Du Bouchet est un témoin des créateurs (Giacometti, Tal Coat). Traduire les langues, traduire le monde, comprendre les peintres obéissent à un même geste fondateur. L'espace de du Bouchet est vide (Dans la chaleur vacante, 1961), réduit à l'essentiel, au plus serré, parfois au plus angoissant. Les hommes, le moi et ses prérogatives avec eux (Qui n'est pas tournée vers nous, 1972), semblent en avoir disparu. Dans la revue l'Éphémère (1967-1972), publiée par la Fondation Maeght, et dont J. Dupin eut l'initiative, du Bouchet croise sa parole critique avec celle de G. Picon, de Y. Bonnefoy, de L.-R. Des Forêts, mettant en lumière les enjeux communs des poètes les plus représentatifs de cette génération. Son œuvre poétique, accompagnée d'un ensemble notable de préfaces et d'études, n'a eu de cesse de casser le bel ordonnancement rhétorique pour rallier la nudité sensible de la sensation jusque dans le recueil de la grande maturité, Aujourd'hui c'est (1984).

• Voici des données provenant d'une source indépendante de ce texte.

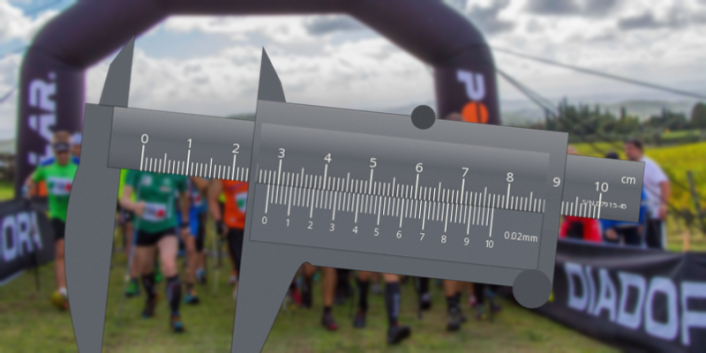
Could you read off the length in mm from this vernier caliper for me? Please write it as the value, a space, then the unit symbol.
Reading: 28.0 mm
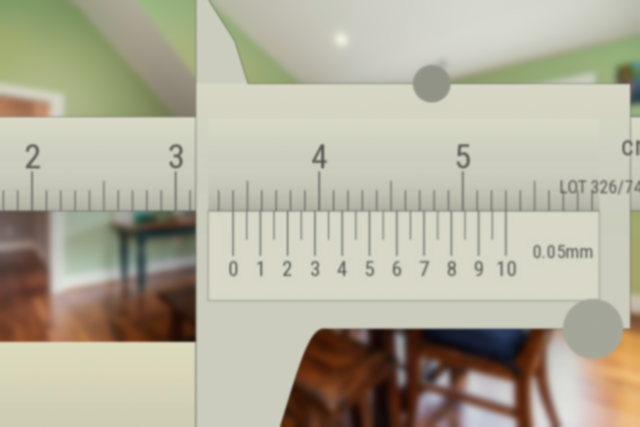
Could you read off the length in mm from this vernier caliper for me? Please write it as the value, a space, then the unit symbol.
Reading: 34.0 mm
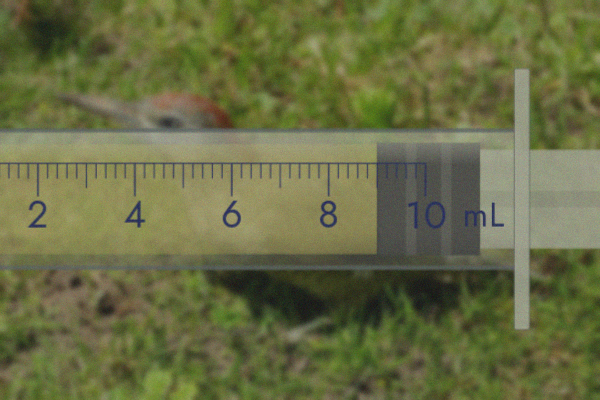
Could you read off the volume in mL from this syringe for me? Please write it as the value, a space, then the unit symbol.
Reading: 9 mL
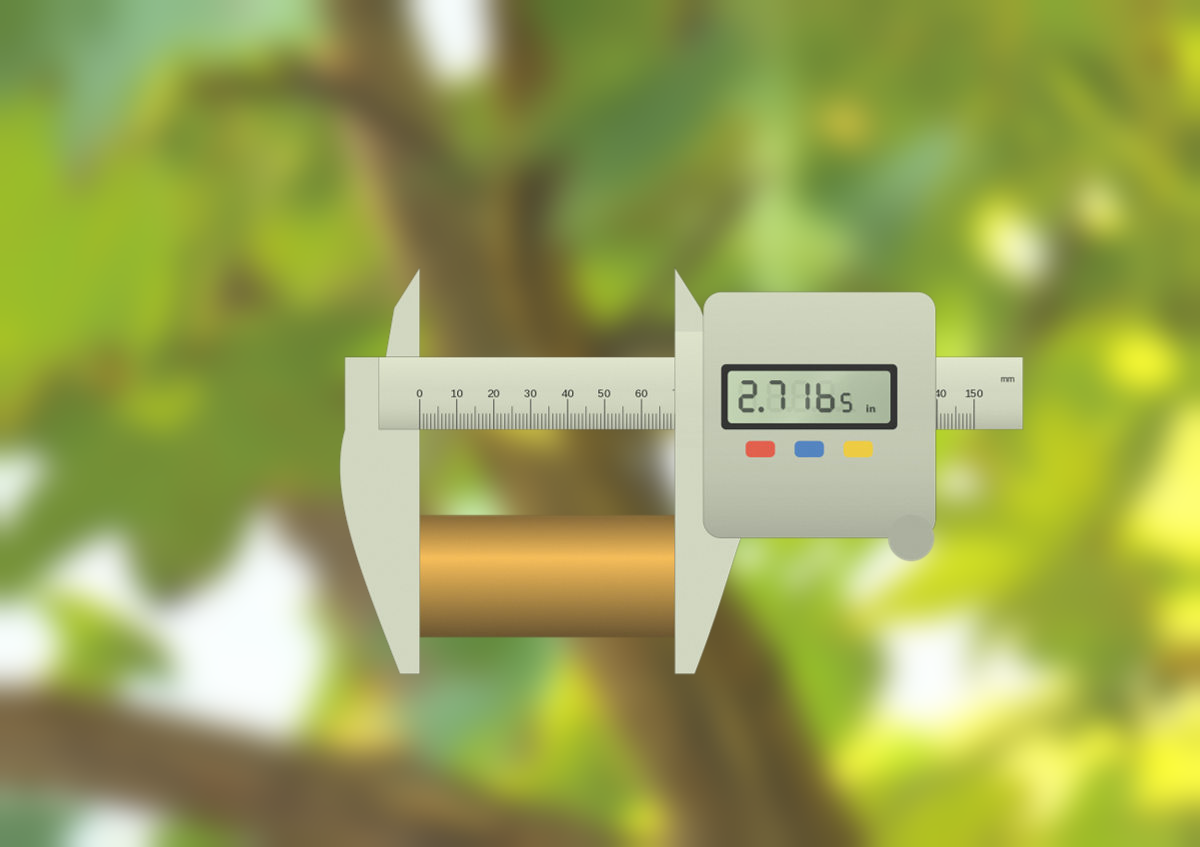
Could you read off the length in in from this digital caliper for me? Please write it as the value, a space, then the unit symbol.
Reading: 2.7165 in
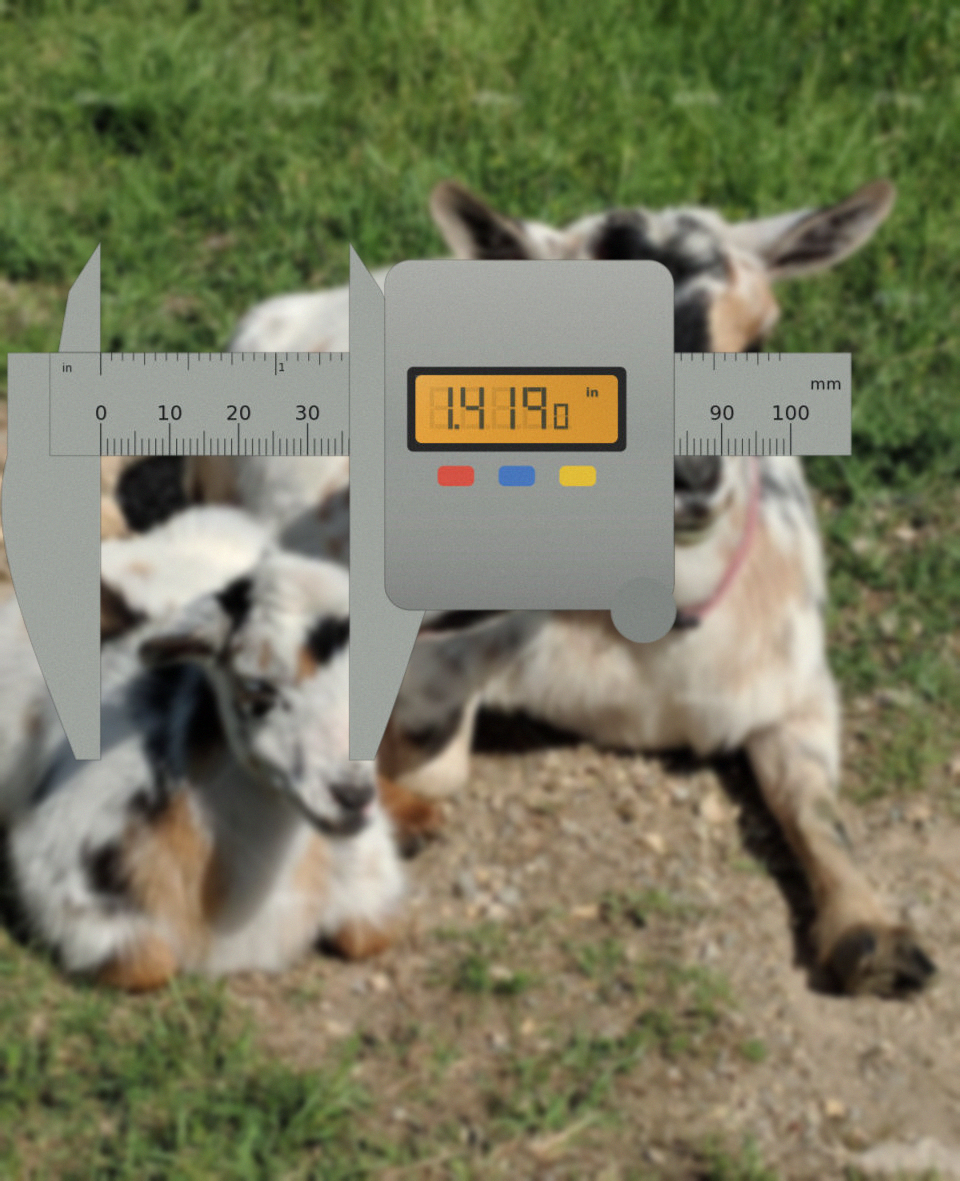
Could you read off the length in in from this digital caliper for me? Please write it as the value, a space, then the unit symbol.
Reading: 1.4190 in
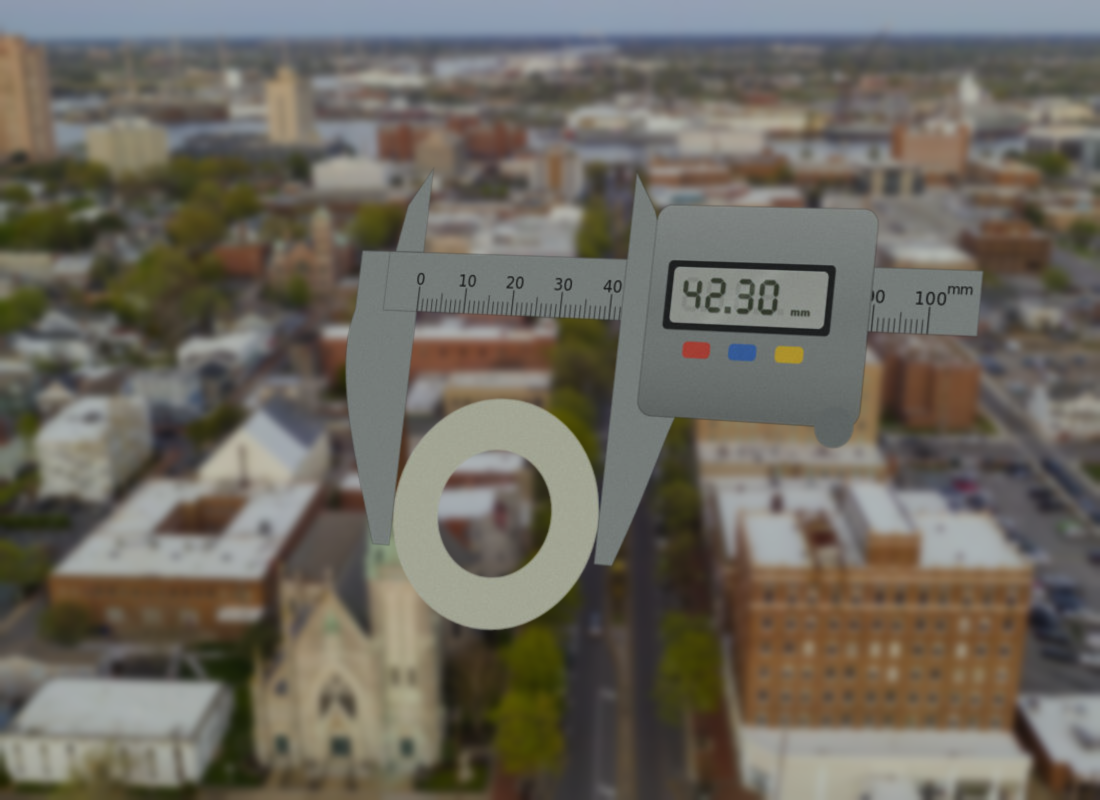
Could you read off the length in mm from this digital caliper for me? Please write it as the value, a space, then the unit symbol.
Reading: 42.30 mm
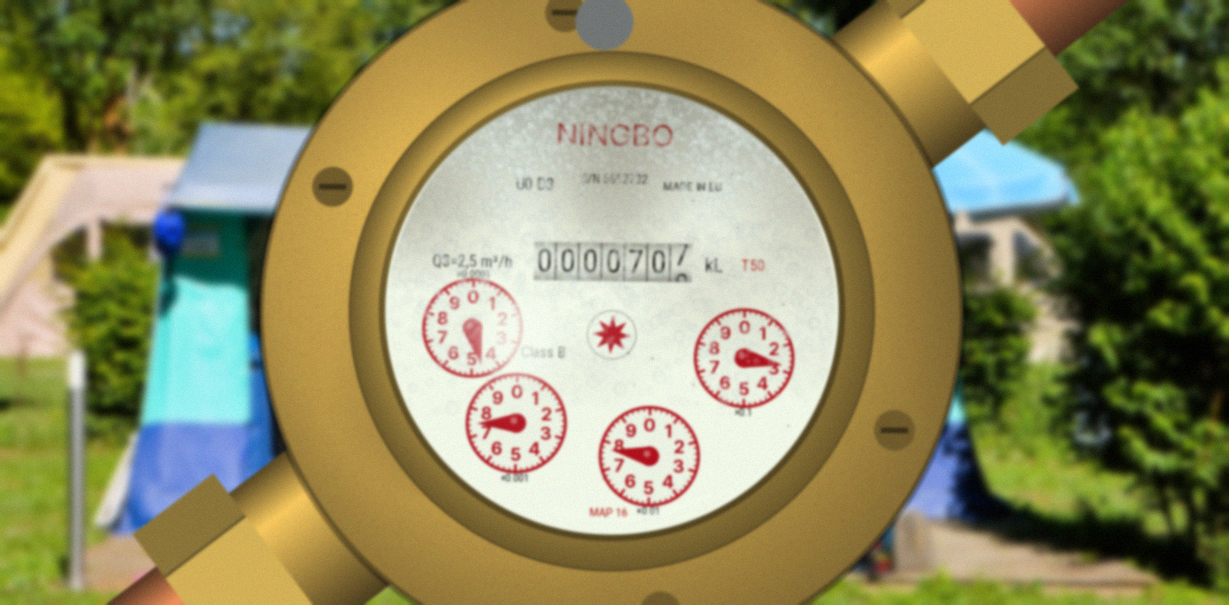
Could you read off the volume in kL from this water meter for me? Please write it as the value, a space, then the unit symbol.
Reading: 707.2774 kL
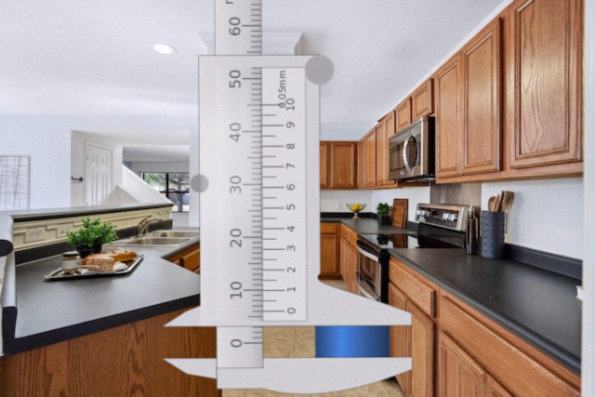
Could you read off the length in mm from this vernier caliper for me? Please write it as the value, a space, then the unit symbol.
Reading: 6.0 mm
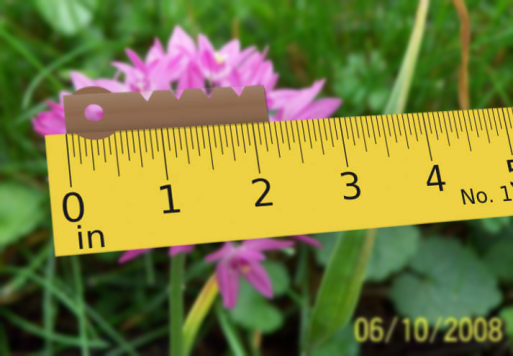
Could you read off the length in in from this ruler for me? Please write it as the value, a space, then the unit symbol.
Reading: 2.1875 in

Plus qu'une filiation mallarméenne, la mise en espace du blanc, qui vaut aussi comme respiration pour la voix, est une circulation du sens et de l'air, le lieu de présence (c'est l'un des grands vœux de cette génération, et la raison de son éloignement du surréalisme). La page est l'espace de la confrontation, de la contradiction aussi des grandes présences matérielles : l'air, le feu, la montagne, qui valent comme autant de repères, y prennent effectivement corps, vie et souffle. Célébrée par sa forte unité, sa cohérence extrême, la portée sans concession de son projet, interrogée par de grands critiques (J.-P. Richard, Y. Bonnefoy), cette poésie est l'une des plus personnelles d'aujourd'hui en ceci aussi : l'abstraction est son autre. Elle n'oublie pas le monde. Carnets 2 paraît en 1999, l'Emportement du muet, en 2000.